Write CNF-SAT problem data in DIMACS format

This method automatically translates the specified 0-1 programming problem instance (5)(6) to a CNF-SAT problem instance and returns the problem data in DIMACS format or writes it to a file.

Parameters:fname (str) – file name (omit to have data returned)
Returns:the problem data in DIMACS format (if argument is omitted)
Return type:str

Note

If the filename ends with suffix ‘.gz’, the file is assumed to be compressed, in which case the routine performs automatic compression on writing that file.

>>> p = Problem.read_cnfsat('examples/sample.cnf')
>>> p.set_prob_name('σαμπλε')
>>> print(p.write_cnfsat())
c σαμπλε
p cnf 4 3
1 2 0
-2 3 -4 0
-1 4 0
c eof
Problem.minisat1()

Solve CNF-SAT problem with MiniSat solver

This method is a driver to MiniSat, a CNF-SAT solver developed by Niklas Eén and Niklas Sörensson, Chalmers University of Technology, Sweden.

Returns:solution status, either 'optimal' (satistfiable) or 'no feasible' (unsatisfiable)
Return type:str

Note

It is assumed that the specified problem is a 0-1 programming problem instance in the format (5)(6) and therefore encodes a CNF-SAT problem instance.

>>> p = Problem.read_cnfsat('examples/sample.cnf')
>>> p.minisat1()
'optimal'
>>> {j: bool(p.mip_col_val(j)) for j in range(1, 5)}
{1: False, 2: True, 3: False, 4: False}
Problem.intfeas1(bool use_bound, int obj_bound)

Solve integer feasibility problem

This method is a tentative implementation of an integer feasibility solver based on a CNF-SAT solver (currently it is MiniSat; see minisat1).

Parameters:
  • use_bound (bool) – whether to require a solution with an objective function value not worse than the bound given in obj_bound
  • obj_bound (int) – specifies an upper (in case of minimization) or lower (in case of maximization) bound to the objective function
Returns:

solution status, either 'feasible' or 'no feasible'

Return type:

str

Note

The integer programming problem should satisfy to the following requirements:

  1. All variables (columns) should be either 'binary' (cf. Problem.get_col_kind) or 'fixed' (cf.

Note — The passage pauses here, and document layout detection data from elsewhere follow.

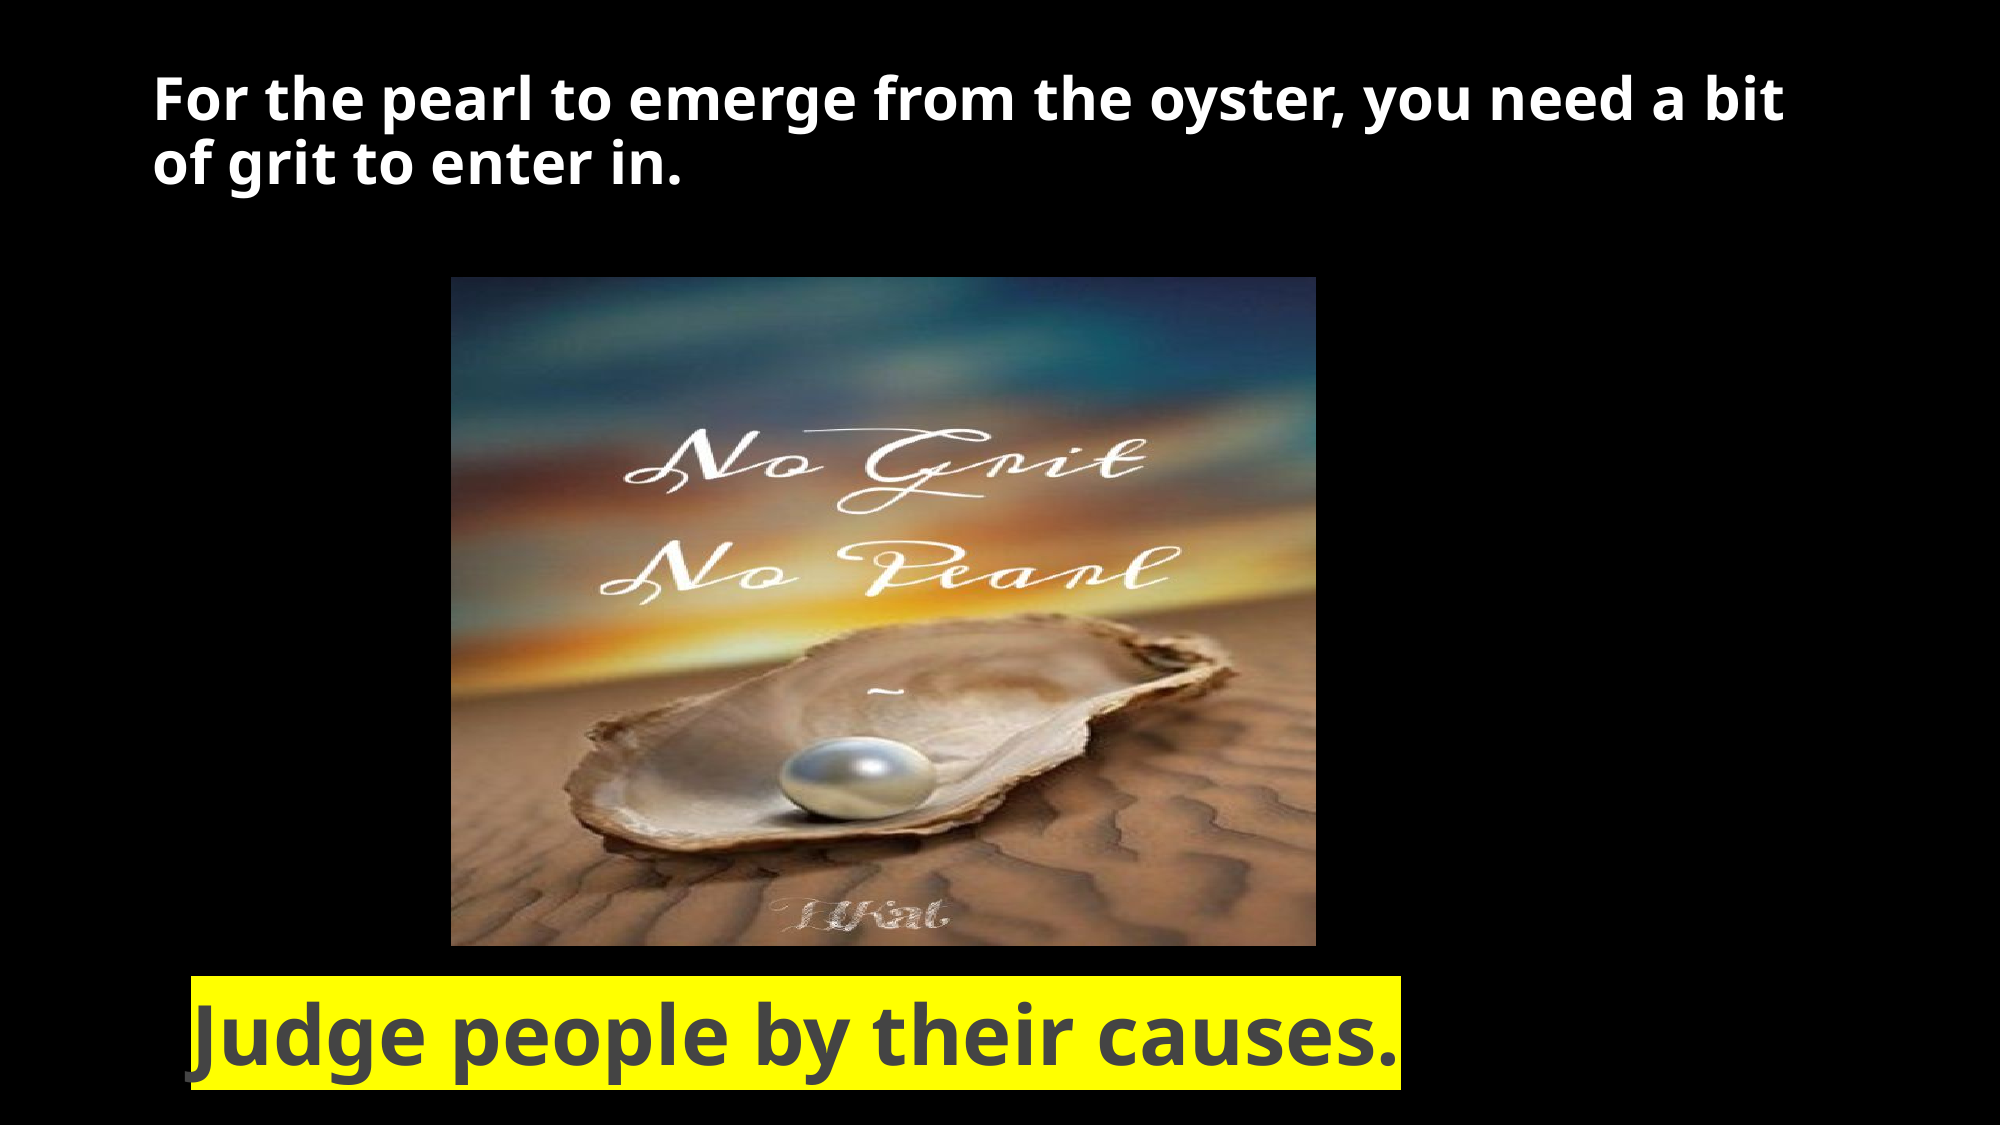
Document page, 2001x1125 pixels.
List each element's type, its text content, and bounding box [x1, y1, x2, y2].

title For the pearl to emerge from the oyster, you need a bit of grit to enter in. [137, 59, 1863, 278]
text_box Judge people by their causes. [176, 974, 1789, 1090]
picture [451, 277, 1316, 946]
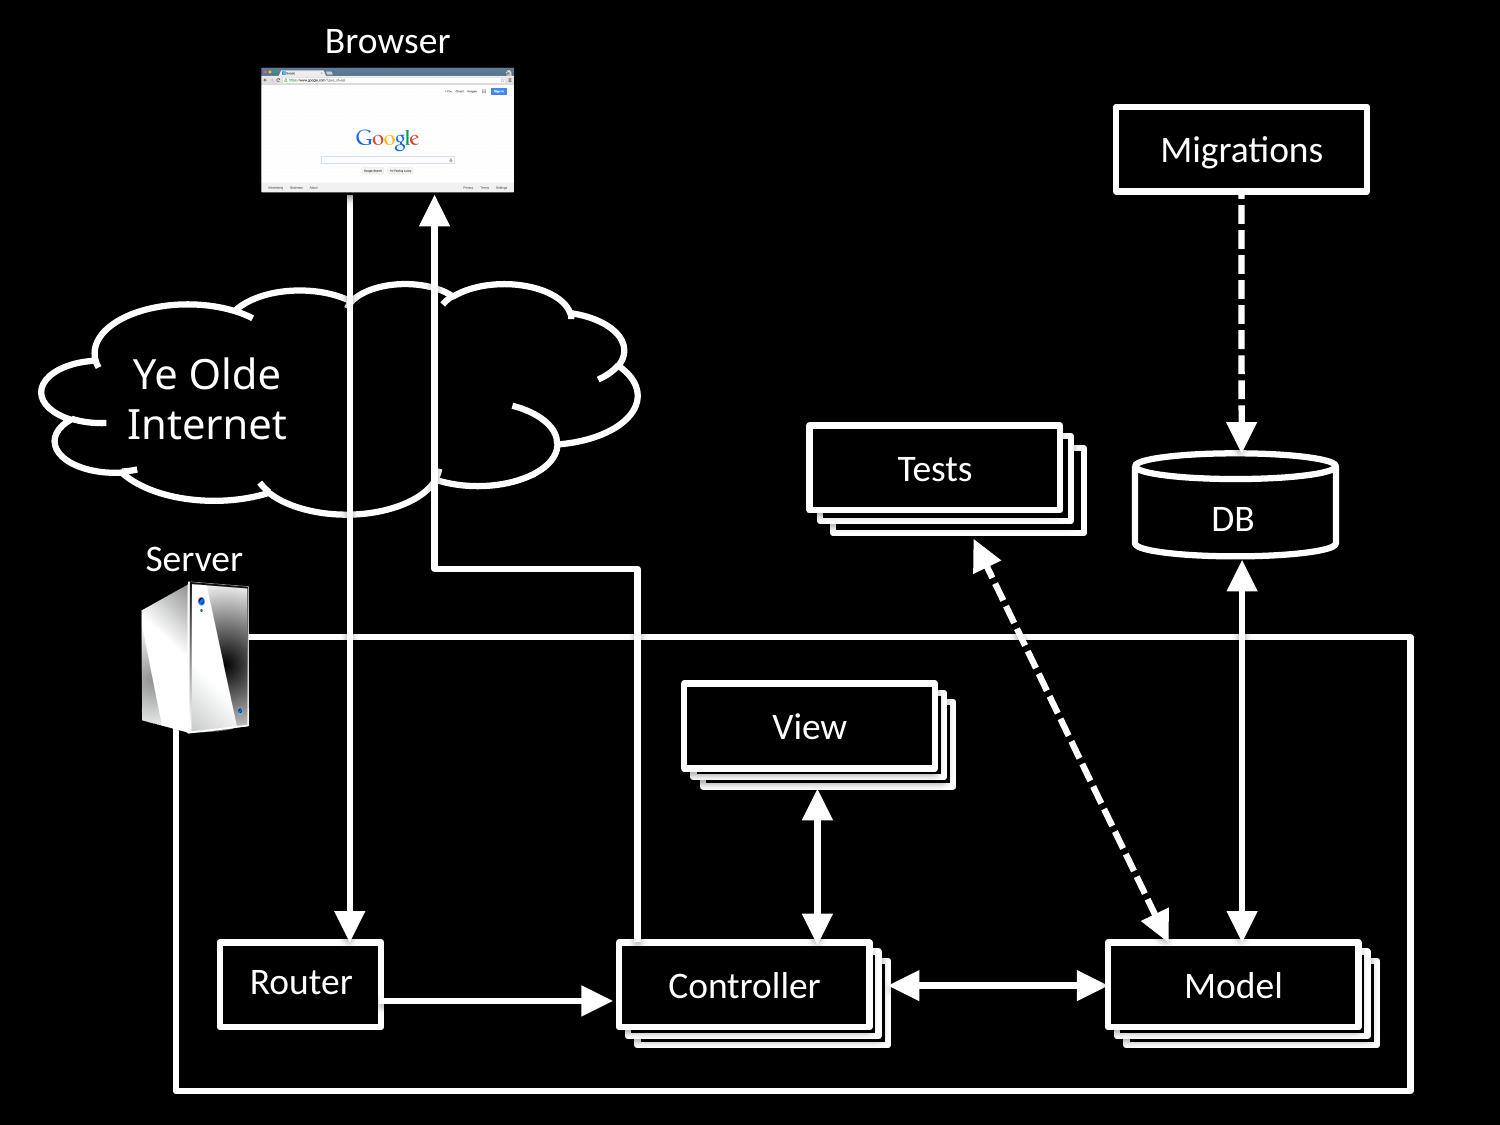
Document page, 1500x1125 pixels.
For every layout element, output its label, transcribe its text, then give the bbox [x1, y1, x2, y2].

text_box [354, 283, 638, 465]
text_box Migrations [1145, 117, 1339, 178]
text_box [41, 283, 345, 515]
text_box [973, 538, 1169, 943]
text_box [70, 526, 1411, 1092]
text_box Tests [882, 436, 988, 497]
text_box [1134, 453, 1337, 557]
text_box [219, 942, 382, 1028]
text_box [248, 8, 528, 212]
text_box [1116, 106, 1368, 192]
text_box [1107, 942, 1378, 1046]
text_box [162, 467, 910, 671]
text_box [1075, 447, 1084, 525]
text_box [618, 942, 889, 1046]
text_box [809, 425, 1061, 511]
text_box [915, 435, 1071, 522]
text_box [684, 683, 954, 787]
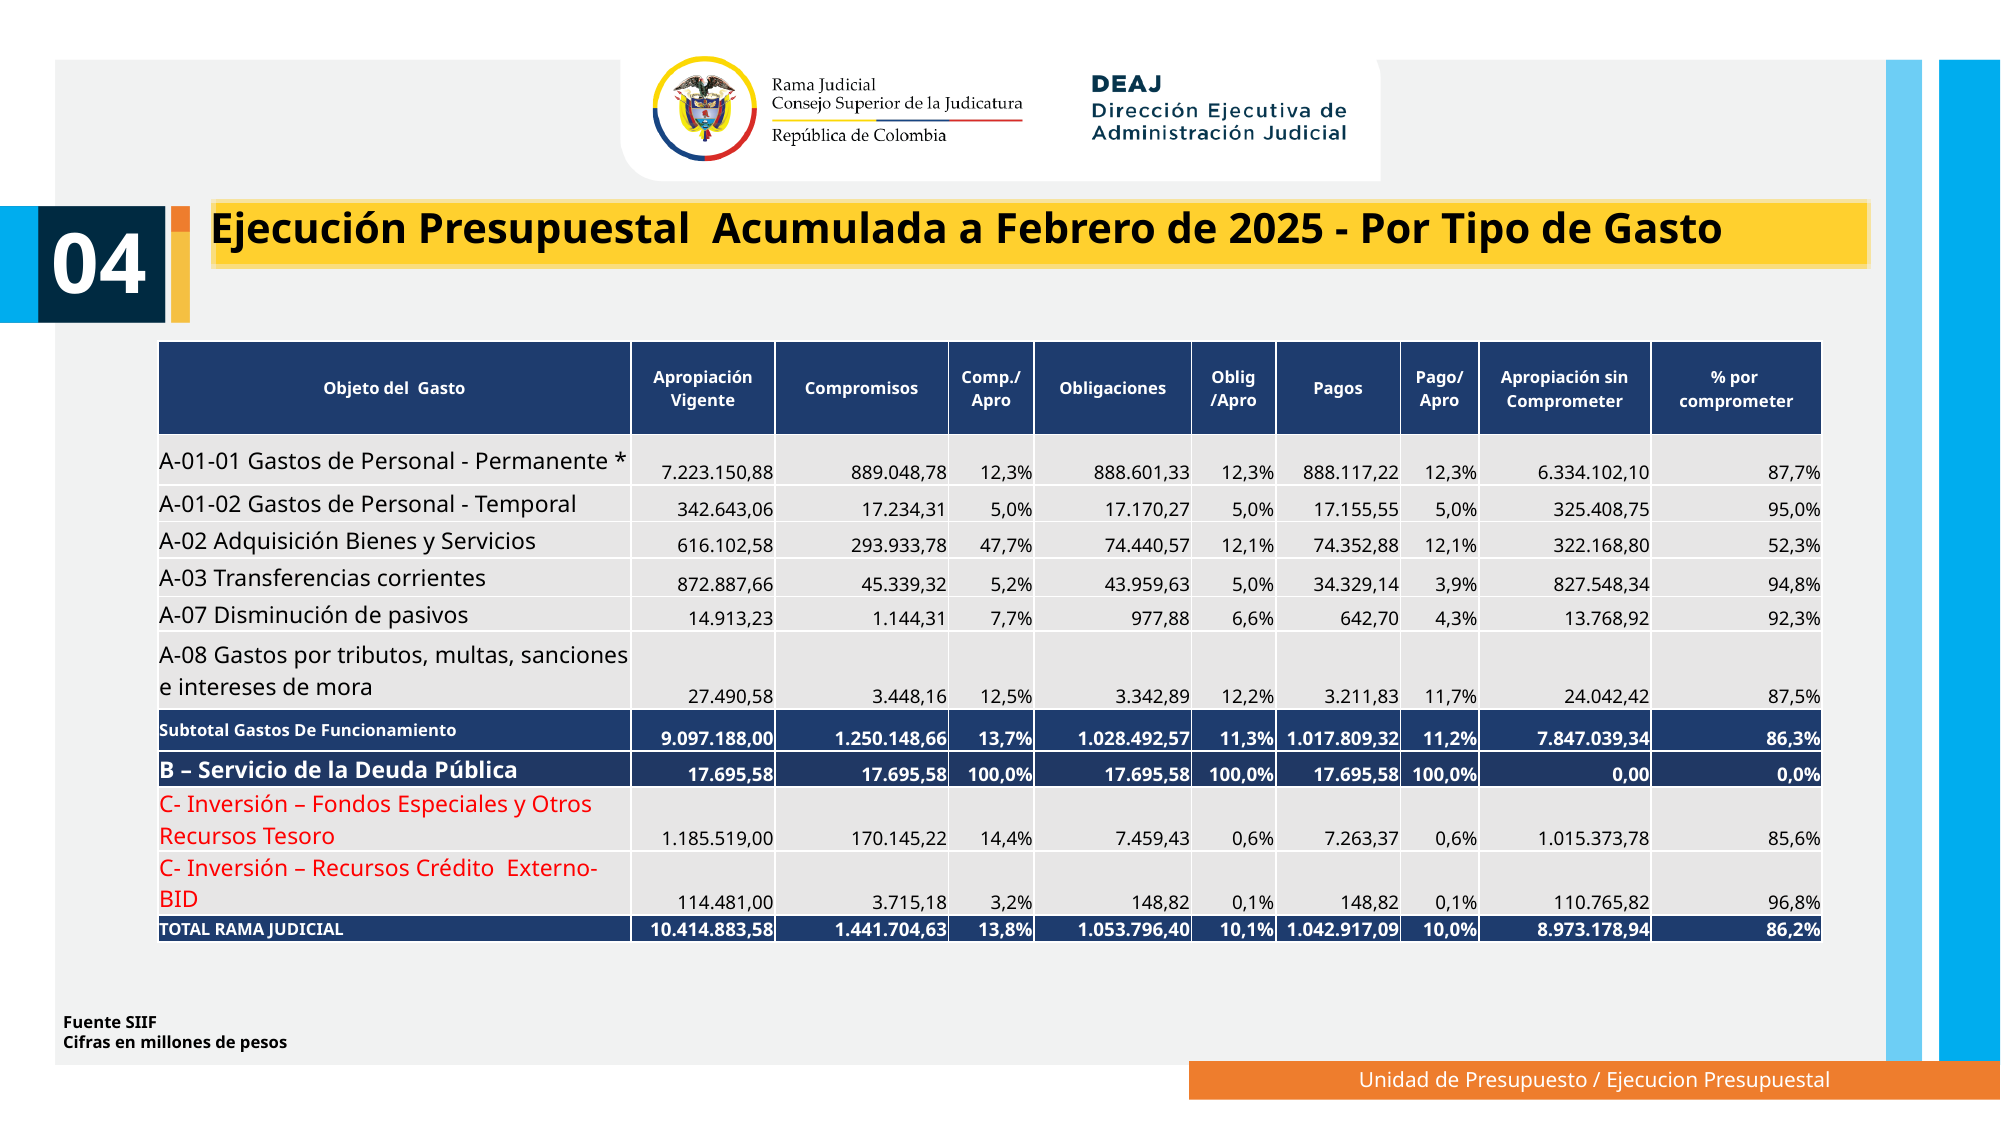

Problem.get_col_type) at integer values
  2. All constraint and objective coefficients should be integer numbers in the range \([-2^{31}, +2^{31}-1]\).

Though there are no special requirements to the constraints, currently this method is efficient mainly for problems, where most constraints (rows) fall into the following three classes:

  1. Covering inequalities: \(\sum_{j}t_j\geq 1\), where \(t_j=x_j\) or \(t_j=1-x_j\), \(x_j\) is a binary variable.
  2. Packing inequalities: \(\sum_{j}t_j\leq 1\).
  3. Partitioning equalities (SOS1 constraints): \(\sum_{j}t_j=1\).
>>> p = Problem()
>>> p.add_cols(64) # consider the squares of a chess board
1
>>> square2col = lambda b_col, b_row: 8 * (b_col - 1) + b_row
>>> for col in range(1, 65):
...     # add variable encoding presence of a queen in a square
...     p.set_col_kind(col, 'binary')
...     # objective is the number of queens placed
...     p.set_obj_coef(col, 1)
>>> p.set_obj_dir('maximize') # place as many queens as possible
>>> for index in range(1, 9):
...     # at most one queen can be placed in each row
...     row = p.add_rows(1)
...     p.set_mat_row(row, {square2col(b_col, index): 1
...                         for b_col in range(1, 9)})
...     p.set_row_bnds(row, None, 1)
...     # at most one queen can be placed in each column
...     row = p.add_rows(1)
...     p.set_mat_row(row, {square2col(index, b_row): 1
...                         for b_row in range(1, 9)})
...     p.set_row_bnds(row, None, 1)
...     # at most one queen can be placed in each diagonal
...     row = p.add_rows(1)
...     p.set_mat_row(row, {square2col(index - b_row + 1, b_row): 1
...                         for b_row in range(1, index+1)})
...     p.set_row_bnds(row, None, 1)
...     # at most one queen can be placed in each cross diagonal
...     row = p.add_rows(1)
...     p.set_mat_row(row, {square2col(8 - diff, index - diff): 1
...                         for diff in range(0, index)})
...     p.set_row_bnds(row, None, 1)
>>> best = 1 # we know at least one queen can be put on the board
>>> while p.intfeas1(use_bound=True, obj_bound=best+1) == 'feasible':
...     best = p.mip_obj_val()
>>> best # the maximum number of queens
8.0
>>> {col for col in range(1, 65) if bool(p.mip_col_val(col))}
{4, 37, 41, 14, 51, 24, 26, 63}